Just three weeks later, and in the face of the Metropolitan Police's total mishandling of the racist murders of Stephen Lawrence, Rolan Adams and Rohit Duggal, an anti-racist demonstration mobilised to protect the community where the police had failed, by attempting to march on the BNP bookshop in nearby Welling – which was, long before the BNP tried to clean-up their image, being used as an HQ by some the most violent Nazis in Britain. The Guardian interviewer states the officer's actions during the Welling demo helped "prevent" what he calls "massive disorder", despite massive disorder happening anyway, and despite police failure in respect of racist murders. The officer then states that "Had the SDS intelligence not said that if you don't stop the protestors going up that very hill, then basically they're going to tear down the BNP bookshop, Sir Paul Condon himself came out, it was roughly about a week after the demonstration, he actually thanked us for the work we'd done" (video 5:30).

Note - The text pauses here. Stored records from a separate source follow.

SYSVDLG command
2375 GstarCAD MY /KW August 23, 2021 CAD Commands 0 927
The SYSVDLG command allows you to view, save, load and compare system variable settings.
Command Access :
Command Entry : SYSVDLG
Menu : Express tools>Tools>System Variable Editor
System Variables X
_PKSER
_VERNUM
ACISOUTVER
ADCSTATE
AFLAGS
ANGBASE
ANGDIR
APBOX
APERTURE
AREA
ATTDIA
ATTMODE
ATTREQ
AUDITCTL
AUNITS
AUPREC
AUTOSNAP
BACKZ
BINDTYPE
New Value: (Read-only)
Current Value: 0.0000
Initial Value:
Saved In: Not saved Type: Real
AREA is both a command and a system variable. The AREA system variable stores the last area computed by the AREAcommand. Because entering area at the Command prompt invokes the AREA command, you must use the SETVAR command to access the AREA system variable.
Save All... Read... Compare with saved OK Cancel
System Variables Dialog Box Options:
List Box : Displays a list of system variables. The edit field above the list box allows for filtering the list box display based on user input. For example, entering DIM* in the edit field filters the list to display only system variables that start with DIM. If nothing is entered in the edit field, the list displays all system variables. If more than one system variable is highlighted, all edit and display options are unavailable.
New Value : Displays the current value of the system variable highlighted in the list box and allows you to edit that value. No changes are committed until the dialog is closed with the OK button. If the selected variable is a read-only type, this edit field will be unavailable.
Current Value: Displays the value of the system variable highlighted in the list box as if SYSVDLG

To understand the tone of The Guardian's reporting in context, obviously if a recalcitrant former plain-clothes offers The Guardian an exclusive interview, they're unlikely to reject the offer of a journalistic scoop; however, according to the book "Beating the Fascists" (page 321), immediately the Welling demo had been announced, The Guardian supported a rival demonstration called for the same day in central London, to draw angry Londoners away from taking-on the BNP – although, to be fair, The Guardian's motive may have been to try to prevent disorder which would be used by rival right-wing media to help discredit the anti-racist left.
To understand the motives of the police in context, "Beating the Fascists" describes (page 322) a police commander appearing on TV the night before the Welling demo, predicting exactly where the flash-point for the demo would occur, and tells how on the day undercovers prevented anti-fascist militants from leaving the area, and "more or less frog-marched us back to the march" (the book quotes The Evening Standard as saying that "rarely can a riot have been so perfectly forecast; both sides knew exactly what was going to happen, precisely where it would happen, and give or take ten minutes, at what time"). So, while the interview given by the former plain-clothes suggests that Sir Paul Condon thanked his spies for preventing the destruction of the BNP HQ, in terms of the role that what's now known as kettling plays in encouraging violence, other reports suggest the plain-clothes cops weren't there to prevent a riot.